The policeman emerged from the attack unscathed, saved from serious injury or worse by his bulletproof vest, Interior Minister Gerald Darmanin said.

The assailant suffered life-threatening injuries after he was shot by other officers.

The Algerian national held an Italian residency permit, was in France legally and was not on a French watchlist of individuals thought to have Islamist sympathies, the minister said.

“I think that we can today sigh with relief that, although they have been hit hard psychologically, no police officer has been injured,” Darmanin told reporters in Cannes.

The attack comes as President Emmanuel Macron tries to persuade voters that his government is in control of security and violent crime, six months before elections in which the far right and conservatives pose the biggest threat to his re-election hopes.

Eric Ciotti, a conservative lawmaker from southeastern France, who is challenging for the mainstream center-right presidential ticket, called the incident a terrorist attack though he did not offer any evidence for that.

The investigation is in the hands of the local prosecutor for now and not the national anti-terrorism prosecutor.

Darmanin said it was too early to know the suspect’s motive.

Cannes Mayor David Lisnard said the incident was “sickening.”

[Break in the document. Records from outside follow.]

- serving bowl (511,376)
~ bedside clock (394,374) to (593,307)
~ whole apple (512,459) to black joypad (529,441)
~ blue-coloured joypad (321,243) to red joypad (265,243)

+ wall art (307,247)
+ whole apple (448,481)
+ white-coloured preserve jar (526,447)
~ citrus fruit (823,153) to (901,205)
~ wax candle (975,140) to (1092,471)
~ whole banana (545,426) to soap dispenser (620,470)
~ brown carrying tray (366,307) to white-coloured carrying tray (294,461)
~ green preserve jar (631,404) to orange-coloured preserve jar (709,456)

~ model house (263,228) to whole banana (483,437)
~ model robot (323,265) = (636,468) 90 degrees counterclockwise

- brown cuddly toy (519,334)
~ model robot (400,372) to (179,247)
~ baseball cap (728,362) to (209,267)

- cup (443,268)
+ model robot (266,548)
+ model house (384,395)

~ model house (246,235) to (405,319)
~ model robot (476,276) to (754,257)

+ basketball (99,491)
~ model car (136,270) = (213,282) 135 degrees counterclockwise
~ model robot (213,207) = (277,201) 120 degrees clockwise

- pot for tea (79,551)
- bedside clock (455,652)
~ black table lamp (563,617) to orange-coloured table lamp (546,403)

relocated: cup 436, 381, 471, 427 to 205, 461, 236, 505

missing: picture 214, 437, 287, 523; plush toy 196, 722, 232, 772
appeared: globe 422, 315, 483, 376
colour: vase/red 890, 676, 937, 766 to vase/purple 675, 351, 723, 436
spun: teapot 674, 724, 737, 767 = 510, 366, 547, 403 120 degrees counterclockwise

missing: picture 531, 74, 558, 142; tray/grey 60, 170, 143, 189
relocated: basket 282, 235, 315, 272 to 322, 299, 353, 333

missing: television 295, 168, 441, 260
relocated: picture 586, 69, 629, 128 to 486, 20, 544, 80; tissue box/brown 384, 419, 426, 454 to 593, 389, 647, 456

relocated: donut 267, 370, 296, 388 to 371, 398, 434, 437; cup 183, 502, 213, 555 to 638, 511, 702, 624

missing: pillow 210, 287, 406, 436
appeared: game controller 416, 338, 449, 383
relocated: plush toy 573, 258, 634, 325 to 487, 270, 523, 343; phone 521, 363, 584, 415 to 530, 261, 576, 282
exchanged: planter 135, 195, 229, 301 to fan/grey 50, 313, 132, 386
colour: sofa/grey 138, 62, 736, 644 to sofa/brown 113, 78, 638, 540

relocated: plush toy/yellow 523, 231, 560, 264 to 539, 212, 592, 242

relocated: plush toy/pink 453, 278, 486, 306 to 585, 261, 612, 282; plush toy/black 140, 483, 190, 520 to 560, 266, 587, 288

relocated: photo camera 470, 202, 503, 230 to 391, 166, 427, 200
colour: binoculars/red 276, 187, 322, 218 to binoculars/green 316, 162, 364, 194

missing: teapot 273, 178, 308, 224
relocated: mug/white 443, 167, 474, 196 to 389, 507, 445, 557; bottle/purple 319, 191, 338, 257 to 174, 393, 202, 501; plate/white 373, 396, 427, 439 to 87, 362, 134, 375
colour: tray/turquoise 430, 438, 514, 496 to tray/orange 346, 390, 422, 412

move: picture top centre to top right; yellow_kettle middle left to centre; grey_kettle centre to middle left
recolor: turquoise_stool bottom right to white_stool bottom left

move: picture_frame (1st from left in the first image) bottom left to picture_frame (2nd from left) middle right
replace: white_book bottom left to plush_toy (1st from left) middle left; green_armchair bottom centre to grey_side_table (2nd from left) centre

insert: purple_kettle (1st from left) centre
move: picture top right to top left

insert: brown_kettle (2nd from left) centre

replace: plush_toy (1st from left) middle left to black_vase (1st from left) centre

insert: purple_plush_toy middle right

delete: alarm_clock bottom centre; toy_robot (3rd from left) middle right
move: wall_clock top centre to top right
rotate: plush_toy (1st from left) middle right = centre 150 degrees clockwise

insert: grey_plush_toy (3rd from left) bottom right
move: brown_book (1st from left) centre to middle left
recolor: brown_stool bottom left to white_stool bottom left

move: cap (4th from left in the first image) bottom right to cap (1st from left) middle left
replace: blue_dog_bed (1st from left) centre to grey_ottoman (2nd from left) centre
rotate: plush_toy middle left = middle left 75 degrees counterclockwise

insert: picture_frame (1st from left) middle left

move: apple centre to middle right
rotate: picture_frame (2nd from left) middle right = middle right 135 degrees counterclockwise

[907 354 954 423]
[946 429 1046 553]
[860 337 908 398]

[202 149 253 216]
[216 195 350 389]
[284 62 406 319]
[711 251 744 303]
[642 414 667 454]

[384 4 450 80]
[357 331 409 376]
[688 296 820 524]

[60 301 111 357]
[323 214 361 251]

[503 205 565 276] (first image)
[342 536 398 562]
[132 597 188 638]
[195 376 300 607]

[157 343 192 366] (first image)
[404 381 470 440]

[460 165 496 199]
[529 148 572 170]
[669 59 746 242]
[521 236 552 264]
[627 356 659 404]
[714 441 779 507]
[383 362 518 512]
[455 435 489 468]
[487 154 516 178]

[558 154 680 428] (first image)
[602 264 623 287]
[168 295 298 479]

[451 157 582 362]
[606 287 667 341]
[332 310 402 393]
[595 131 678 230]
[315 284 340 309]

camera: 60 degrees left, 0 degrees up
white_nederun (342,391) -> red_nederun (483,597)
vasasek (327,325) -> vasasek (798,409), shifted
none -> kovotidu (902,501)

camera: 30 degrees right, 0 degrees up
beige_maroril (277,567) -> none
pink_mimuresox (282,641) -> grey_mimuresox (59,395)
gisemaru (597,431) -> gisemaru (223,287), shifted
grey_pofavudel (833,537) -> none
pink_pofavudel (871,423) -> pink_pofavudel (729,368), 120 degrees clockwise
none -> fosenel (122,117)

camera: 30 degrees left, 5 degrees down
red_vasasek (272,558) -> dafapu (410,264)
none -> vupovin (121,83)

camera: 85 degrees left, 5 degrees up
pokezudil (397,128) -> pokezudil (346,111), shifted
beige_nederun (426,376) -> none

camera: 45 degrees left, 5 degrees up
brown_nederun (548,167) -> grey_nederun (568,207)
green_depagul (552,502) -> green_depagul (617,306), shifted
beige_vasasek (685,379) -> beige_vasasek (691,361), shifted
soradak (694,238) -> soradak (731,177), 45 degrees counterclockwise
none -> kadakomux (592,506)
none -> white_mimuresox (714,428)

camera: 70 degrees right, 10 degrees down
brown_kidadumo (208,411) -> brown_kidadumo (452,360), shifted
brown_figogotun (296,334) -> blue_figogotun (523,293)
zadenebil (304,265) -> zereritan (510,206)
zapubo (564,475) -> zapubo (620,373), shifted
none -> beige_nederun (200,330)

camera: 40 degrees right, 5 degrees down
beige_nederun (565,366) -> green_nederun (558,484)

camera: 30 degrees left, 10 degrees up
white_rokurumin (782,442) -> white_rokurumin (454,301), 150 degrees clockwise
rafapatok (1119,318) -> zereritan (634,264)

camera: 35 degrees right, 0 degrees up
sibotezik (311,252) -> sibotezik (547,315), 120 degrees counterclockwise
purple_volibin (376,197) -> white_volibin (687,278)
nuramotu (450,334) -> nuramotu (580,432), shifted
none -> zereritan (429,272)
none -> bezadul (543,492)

Cannes is a glitzy Mediterranean resort popular with celebrities and tycoons, and which hosts the annual Cannes Film Festival.

The attacker opened the door of a police car parked in front of a police station and stabbed the officer at the wheel.

He then tried to attack a second policeman in the vehicle but a third opened fire, seriously wounding the assailant.

BFM TV and Nice Matin newspaper cited a police source as saying the suspect said he had carried out the attack “in the name of the Prophet” Mohammad, hinting at possible Islamist militant links.

The attack coincides with the trial of Salah Abdeslam, the only surviving member of a Daesh cell that carried out gun-and-bomb attacks on entertainment venues in Paris in November 2015, killing 130 people.